HOUSTON, FEB. 14 -- Some NBA games are not played well. Some are sloppy. Some are whistle-filled. The game tonight between the Washington Bullets and the Houston Rockets was just plain ugly.

The Rockets looked fine, placing four players at 20 points or more and one, Larry Smith, at 20 rebounds. They had everything their way in a 129-117 victory before 13,601 at The Summit. It was Washington that didn't make the effort.

The Bullets (21-29) played one of their poorest defensive games in recent memory. The statistics lied. They said Washington shot almost 60 percent to Houston's 56. But the Rockets (28-22) rendered useless the Bullets' double-team strategies with great play from their three-guard rotation of Kenny Smith, Vernon Maxwell and Sleepy Floyd.

That group combined for 69 points (Maxwell 26, Smith 23, Floyd 20), including five of Houston's seven three-pointers. Smith added 10 assists. Inside, Otis Thorpe went for 28 points and 11 rebounds, and Larry Smith, starting for injured center Akeem Olajuwon, had another big rebounding game. Thirteen of his 20 rebounds were offensive.

The Bullets were offensive too.

"It might be one of" the worst, Coach Wes Unseld said. "I think you're going to see a few more of these too. . . . We just don't have defensive-thinking people. I knew that going in. So I'm not surprised. And Friday {against Dallas, with guards Rolando Blackman and Derek Harper} could be even uglier."

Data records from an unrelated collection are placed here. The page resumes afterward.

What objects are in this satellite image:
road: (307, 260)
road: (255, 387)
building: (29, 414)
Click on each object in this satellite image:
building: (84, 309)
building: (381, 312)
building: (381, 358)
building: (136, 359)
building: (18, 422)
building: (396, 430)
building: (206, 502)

Washington gave up 76 first-half points, as the Rockets ran their pick-and-roll play again and again. The Bullets had hoped to stop penetration by double-teaming as soon as the pick was set. But it was useless, because the guard being picked never got through.

"We tried," Unseld said. "But we've got too many non-defensive people in the game if we hope to score. We've been working with this all year long. We can mask it to a degree, but you can't hide pretty much three positions. I thought maybe we could try {the double-team} for a little while."

That left open lanes for Kenny Smith, and later for Floyd, to drive and pass. And when they weren't doing that, Maxwell was spotting up for jumpers from increasingly longer distances.

"They've got three of the quickest guards in the league," said A.J. English (14 points). "And they were using those big bodies -- Thorpe and {Larry} Smith were setting great picks. We adjusted a little bit, but they were hurting us on the roll. The man that was rolling started to get hot. They just played almost a complete game."

The Rockets weren't defensive Hulksters either. Bernard King got Buck Johnson, and then David Wood, in foul trouble en route to 29 points. Ledell Eackles shot 10 of 15 for 21 points, and five other Bullets scored in double figures.

Washington stopped Houston on consecutive possessions exactly three times in the first half.

"The pick-and-roll is our bread and butter," said Floyd, who was the worst shooter of the three guards at seven of 15.

"That's what we've been running, 80 percent of our offense. With the quickness we've got in the backcourt with the three guards, we can take it and run it. It's been really effective. We've been playing well together, with Larry in there. Otis has been playing consistent."

Washington made a brief spurt in the third quarter, getting to 88-77 on an Eackles jumper with 4:46 remaining. Any sign that the Bullets could stop the Rockets for a few minutes, and they could have been back in the game.

But Kenny Smith drove the lane for a basket, and Maxwell scored in transition. To end the quarter, Maxwell hit from 18 and threw in a three-pointer for good measure, increasing Houston's lead to 101-87.

The Bullets scored just four points the first 5:25 of the fourth quarter, and by then, people like Wood were driving the lane for dunks. The only good thing was the blowout gave John Williams five or six unencumbered minutes of playing time, giving him his second straight 14-minute night since returning to the lineup. He had six points, five rebounds and four assists.